In 2016 season, he returned from July due to the pain in his right shoulder. he finished the regular season with a 22 Games pitched a 1–0 Win–loss record, a 1.00 ERA, a one Holds, a 26 strikeouts in 27 innings.

In 2017 season, he finished the regular season with a 26 Games pitched a 1–2 Win–loss record, a 5.05 ERA, a one Holds, a 33 strikeouts in 35 2/3 innings.

===Fukuoka SoftBank Hawks===
On July 26, 2018, Matsuda moved to the Fukuoka SoftBank Hawks on an exchange trade with Yuya Iida.

In 2019 season, he finished the regular season a 51 Games pitched as a relief pitcher with a 2–4 Win–loss record, a 3.81 ERA, a 5 Holds, a 57 strikeouts in 52 innings.

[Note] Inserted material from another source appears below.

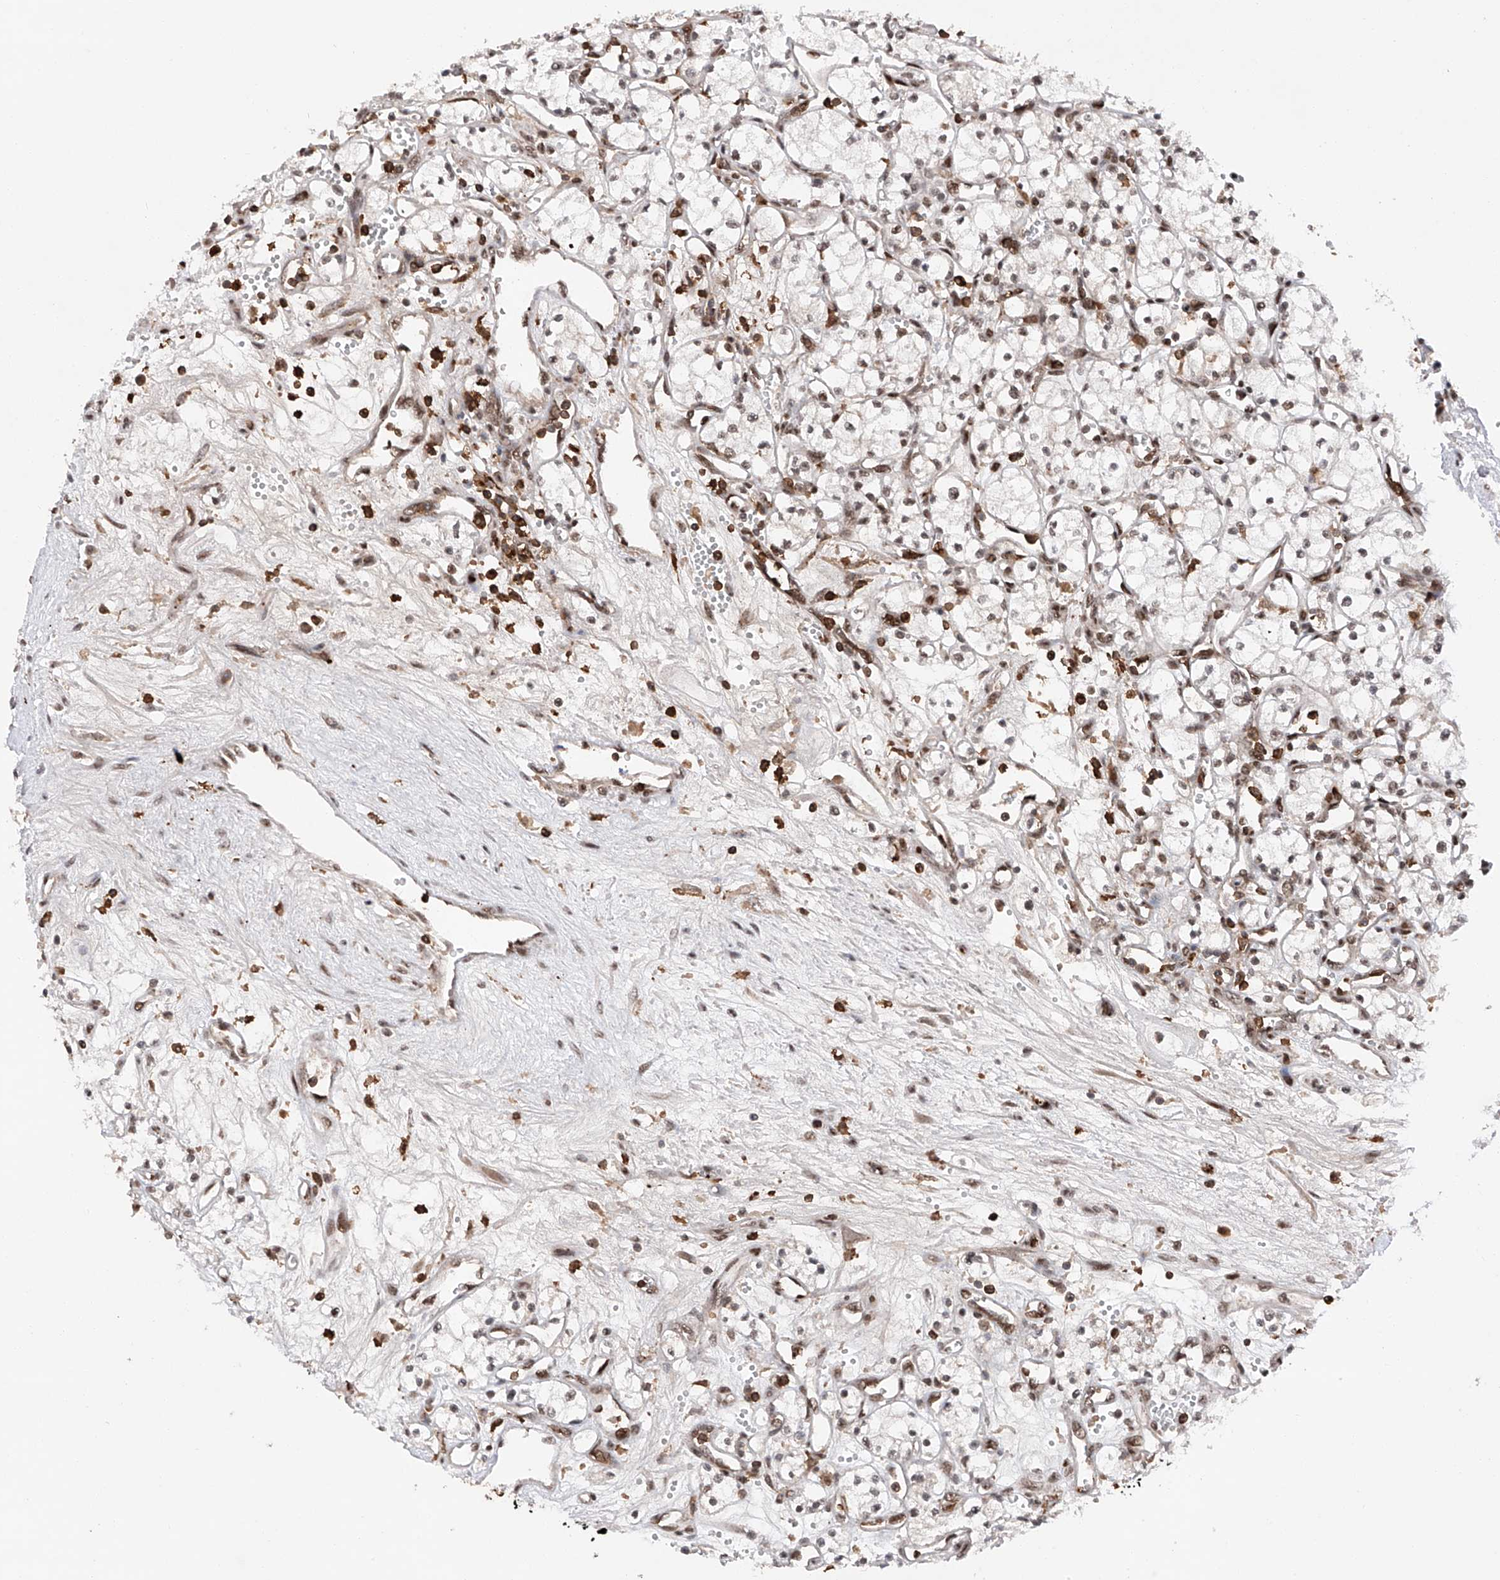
{"staining": {"intensity": "weak", "quantity": "<25%", "location": "nuclear"}, "tissue": "renal cancer", "cell_type": "Tumor cells", "image_type": "cancer", "snomed": [{"axis": "morphology", "description": "Adenocarcinoma, NOS"}, {"axis": "topography", "description": "Kidney"}], "caption": "Tumor cells are negative for brown protein staining in renal cancer (adenocarcinoma). Nuclei are stained in blue.", "gene": "ZNF280D", "patient": {"sex": "male", "age": 59}}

On December 2, 2020, Matsuda become a free agent. On December 30, 2020, he announced his retirement.

==Playing style==
With a three-quarter delivery, his pitches are clocked at an average 145 km/h, his fastest being a 152 km/h fastball. Breaking balls that are up his arsenal are sliders, slow curves and the occasional change-ups. Although he has the confidence to throw sharp inside pitches, he has yet to improve on his stability and control.